Exercise instructions: Render the listing below as a Markdown table with two columns, Row and Text, giving each non-blank line its own numbered row. Omit the pictures from the table.

*** Raw data Section Begins ***

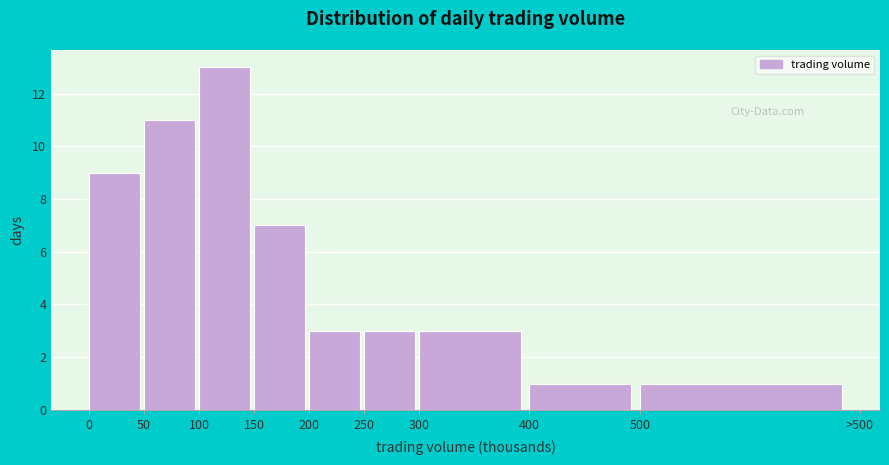

Reading left to right, list all the values displayed in this chart.

0=9	50=11	100=13	150=7	200=3	250=3	300=3	400=1	500=1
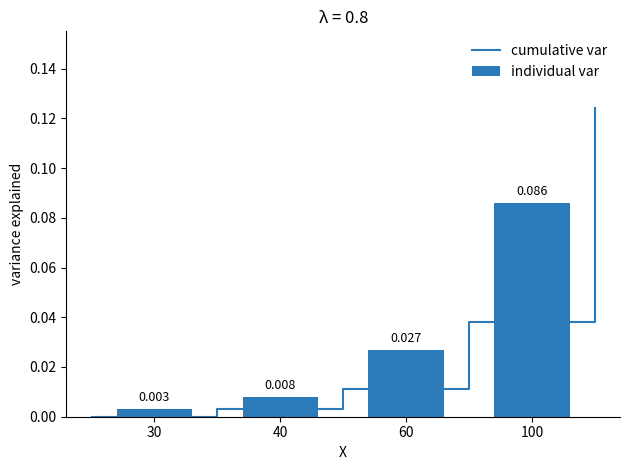

Rank the categories by value from lowest to highest.

30, 40, 60, 100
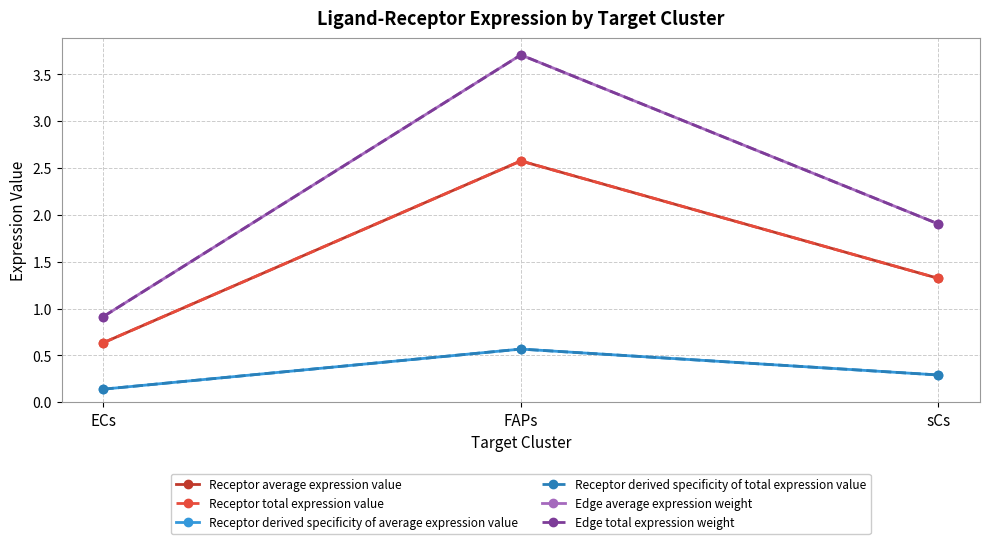

What is the highest value of the Receptor total expression value series?

2.6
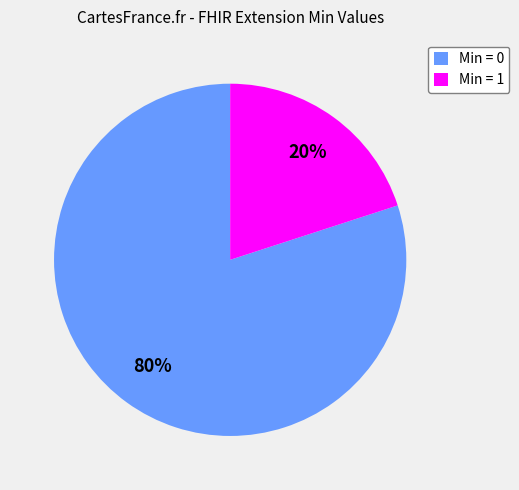

To the nearest percent, what is the difference between the Min = 1 and Min = 0 slice percentages?

60%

*** Raw data Section Ends ***

Result of this task:
| Row | Text |
|---|---|
| 1 | Reading left to right, list all the values displayed in this chart. |
| 2 | 0=9	50=11	100=13	150=7	200=3	250=3	300=3	400=1	500=1 |
| 3 | Rank the categories by value from lowest to highest. |
| 4 | 30, 40, 60, 100 |
| 5 | What is the highest value of the Receptor total expression value series? |
| 6 | 2.6 |
| 7 | To the nearest percent, what is the difference between the Min = 1 and Min = 0 slice percentages? |
| 8 | 60% |